» **SUPPLIED PASSAGE**:
++++++++
Hooray for the weekend! Friday is finally here, time to have some fun peeps.
I don’t know what you have planned for the next couple of days, but with a first weekend off in 5 weeks I’ve got a long list that includes, in no particular order…
Some serious time on the new F1 2018 game – and the kids had better not fast forward over the bits where I speak! Which they tend to do on a regular basis, followed by much laughter.
Mowing the Lawn – dull I know but the grass needs cutting, so if it could stop raining for a while, it would be most appreciated.
A few hours with the headphones on catching up with a host of new releases. The brilliant ‘Living the Dream’ by Slash and Miles Kennedy needs some serious playing and I really haven’t had time to fully immerse myself in Parkway Drive’s ‘Reverence’ and that came out in May!
And on Sunday, its off to the Olympic Stadium full of hope and optimism that had better not be crushed by poor defending one again. Come on West Ham, time to show the world what we’re made of!
Yep, it’s a fine weekend ahead and it’s right to make the most of it, because there aren’t many non F1 weekends to enjoy these days it seems.
When I first started working in the sport, the season ran from mid March to mid October. 16 or 17 races a year. Now we start at about the same time but run much longer and next year, we finish on December 1st. At this rate, Santa Claus might want to swing by a race track with my Christmas pressies. We haven’t added any more races for next year, just made the season a little less hectic in the middle, but its inevitable that 2 or 3 will be added to the calendar in the next few years.
Miami for 2020 seems odds on. Vietnam is being strongly rumoured. Denmark has plans for a city race and Argentina is another possibility in the near future. Bring them on and whilst we’re at it, could we not find a way to return to South Africa as well? It’s a world championship and we should be racing on every continent. 24/25 races a season is what Liberty are after, but if we stick to the current format of a Grand Prix weekend, is that a schedule that will suit the fans or one that risks overkill, especially if we have a plethora of races like last weekends. It’s not often I criticise the entertainment on offer – believe it or not I do genuinely love the sport I’m lucky enough to commentate on – but that was nothing short of a pedestrian exercise in tyre management and sadly widely predicted amongst the strategists before hand.
++++++++
» **RECORDED DATA**:
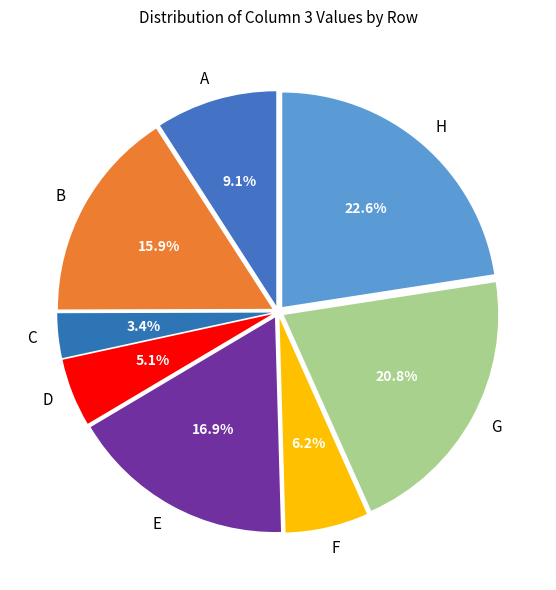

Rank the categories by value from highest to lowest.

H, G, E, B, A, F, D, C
++++++++
» **PROBLEM**:
Please answer these questions using the weekend post above:
(a) Which album by Slash and Miles Kennedy does the writer say needs some serious playing?
(b) Where is the writer heading on Sunday?
(c) On what date does next year's season finish?

» **WORKED SOLUTION**:
(a) 'Living the Dream'
(b) The Olympic Stadium
(c) December 1st